AI can also revolutionize quality assurance. Advanced image recognition can identify defects in products faster and more accurately than the human eye. This not only improves the quality of the output but also reduces the costs associated with recalls and returns. At Moog Inc., we are making complex metal parts through a metal additive manufacturing process called Laser Powder Bed Fusion. It allows engineers to create more complex parts than ever before and promises to increase the performance of systems using additively manufactured components or assemblies. Now, we’re deploying Artificial Intelligence to help inspect the quality of work. We teamed up with the University at Buffalo New York State Center of Excellence in Materials Informatics (CMI) to apply convolutional neural networks to create a highly trained computer algorithm that can recognize high quality additive manufactured parts and reject the lower quality ones. This helps technicians inspecting the parts welded by Laser Powder Bed Fusion do their jobs more effectively and efficiently.

So how should we be preparing for this future?

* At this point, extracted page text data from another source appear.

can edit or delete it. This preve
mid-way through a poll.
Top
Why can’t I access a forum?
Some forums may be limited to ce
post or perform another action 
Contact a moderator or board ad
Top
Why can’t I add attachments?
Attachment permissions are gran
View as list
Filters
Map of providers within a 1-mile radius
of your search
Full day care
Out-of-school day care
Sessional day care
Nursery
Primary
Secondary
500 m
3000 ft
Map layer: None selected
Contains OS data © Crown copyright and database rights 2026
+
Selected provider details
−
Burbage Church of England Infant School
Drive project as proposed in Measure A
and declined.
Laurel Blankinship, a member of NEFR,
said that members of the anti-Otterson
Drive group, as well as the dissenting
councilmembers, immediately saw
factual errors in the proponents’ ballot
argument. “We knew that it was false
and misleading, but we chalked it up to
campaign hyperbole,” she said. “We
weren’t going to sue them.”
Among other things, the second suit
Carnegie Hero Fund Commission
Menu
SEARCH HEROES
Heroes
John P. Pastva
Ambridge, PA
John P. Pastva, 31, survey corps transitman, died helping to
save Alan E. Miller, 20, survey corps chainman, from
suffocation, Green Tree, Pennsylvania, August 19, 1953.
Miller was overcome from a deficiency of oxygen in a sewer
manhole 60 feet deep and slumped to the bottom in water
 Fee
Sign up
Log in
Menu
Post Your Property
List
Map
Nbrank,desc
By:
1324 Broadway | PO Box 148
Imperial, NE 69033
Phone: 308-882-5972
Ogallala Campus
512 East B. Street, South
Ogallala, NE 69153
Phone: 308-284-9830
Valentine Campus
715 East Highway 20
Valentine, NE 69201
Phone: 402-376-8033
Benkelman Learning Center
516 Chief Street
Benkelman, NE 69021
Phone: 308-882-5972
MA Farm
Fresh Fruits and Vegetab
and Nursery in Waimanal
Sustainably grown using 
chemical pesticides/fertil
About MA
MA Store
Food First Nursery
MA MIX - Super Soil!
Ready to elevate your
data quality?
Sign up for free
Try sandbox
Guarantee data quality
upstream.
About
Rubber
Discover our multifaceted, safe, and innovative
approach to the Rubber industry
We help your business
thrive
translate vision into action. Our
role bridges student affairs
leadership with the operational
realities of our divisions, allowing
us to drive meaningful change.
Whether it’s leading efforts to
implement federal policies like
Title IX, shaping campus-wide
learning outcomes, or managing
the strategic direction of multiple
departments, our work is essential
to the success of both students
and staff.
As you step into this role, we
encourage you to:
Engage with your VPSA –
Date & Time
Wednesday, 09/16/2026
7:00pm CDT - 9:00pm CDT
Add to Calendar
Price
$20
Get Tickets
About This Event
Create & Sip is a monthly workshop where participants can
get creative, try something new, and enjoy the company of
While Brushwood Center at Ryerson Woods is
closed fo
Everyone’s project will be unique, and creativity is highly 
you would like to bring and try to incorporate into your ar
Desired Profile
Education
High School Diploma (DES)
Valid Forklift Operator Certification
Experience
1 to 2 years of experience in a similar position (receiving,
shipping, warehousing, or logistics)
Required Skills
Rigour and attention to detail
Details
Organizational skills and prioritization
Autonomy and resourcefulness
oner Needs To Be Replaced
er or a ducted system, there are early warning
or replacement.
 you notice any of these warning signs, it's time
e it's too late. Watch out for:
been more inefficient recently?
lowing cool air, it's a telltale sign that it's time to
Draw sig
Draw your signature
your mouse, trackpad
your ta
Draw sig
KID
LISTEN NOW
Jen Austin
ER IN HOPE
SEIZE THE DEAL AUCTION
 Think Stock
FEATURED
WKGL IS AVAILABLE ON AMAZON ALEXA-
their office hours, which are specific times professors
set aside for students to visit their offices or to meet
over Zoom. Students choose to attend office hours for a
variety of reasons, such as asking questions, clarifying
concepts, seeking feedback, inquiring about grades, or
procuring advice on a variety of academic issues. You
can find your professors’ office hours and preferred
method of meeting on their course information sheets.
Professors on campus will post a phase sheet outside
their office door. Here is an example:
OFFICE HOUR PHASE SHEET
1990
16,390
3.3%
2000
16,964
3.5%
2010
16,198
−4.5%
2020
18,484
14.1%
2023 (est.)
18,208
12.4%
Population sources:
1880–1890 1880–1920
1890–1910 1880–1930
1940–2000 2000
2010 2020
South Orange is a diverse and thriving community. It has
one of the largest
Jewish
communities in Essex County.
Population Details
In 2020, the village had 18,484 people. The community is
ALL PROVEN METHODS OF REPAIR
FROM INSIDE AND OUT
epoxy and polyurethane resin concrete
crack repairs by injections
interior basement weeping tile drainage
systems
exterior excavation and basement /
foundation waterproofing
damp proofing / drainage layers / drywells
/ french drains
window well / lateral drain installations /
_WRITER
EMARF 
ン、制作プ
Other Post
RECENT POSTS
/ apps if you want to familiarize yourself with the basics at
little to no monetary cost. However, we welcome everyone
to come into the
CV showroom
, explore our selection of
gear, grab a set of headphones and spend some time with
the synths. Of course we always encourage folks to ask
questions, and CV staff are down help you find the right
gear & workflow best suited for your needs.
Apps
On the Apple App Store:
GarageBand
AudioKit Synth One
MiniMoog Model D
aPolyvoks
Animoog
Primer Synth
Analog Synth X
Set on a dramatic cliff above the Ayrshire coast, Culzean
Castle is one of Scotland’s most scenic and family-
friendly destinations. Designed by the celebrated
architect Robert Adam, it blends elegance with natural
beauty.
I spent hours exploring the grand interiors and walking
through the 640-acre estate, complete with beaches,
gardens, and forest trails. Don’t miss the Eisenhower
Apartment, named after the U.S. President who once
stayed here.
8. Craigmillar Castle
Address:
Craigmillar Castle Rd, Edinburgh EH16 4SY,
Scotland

Let’s first remember that AI has no “intention” and doesn’t have any needs or wants. It can usefully be compared with a power tool. If you are going to drill a hole in the wall, an electric power tool will save time and effort. The same will be true for many computer-based activities such as writing lines of code or responding to emails. There will be an ongoing need for people to direct AI in the workplace. There are also ethical and social implications. Companies will need to address these issues proactively, ensuring that technology serves to augment human labor rather than replace it.

As with other transformative periods of history, the only constant is change. Companies and individuals will need to be adaptable as new technologies emerge and old ones become obsolete. Continuous learning will be increasingly important. The future will require a more flexible approach, rather than sheer memorization. Educational institutions and companies will need to develop training programs that teach people how to learn effectively. Finally, we will all need to keep our minds open and our flexibility to the maximum.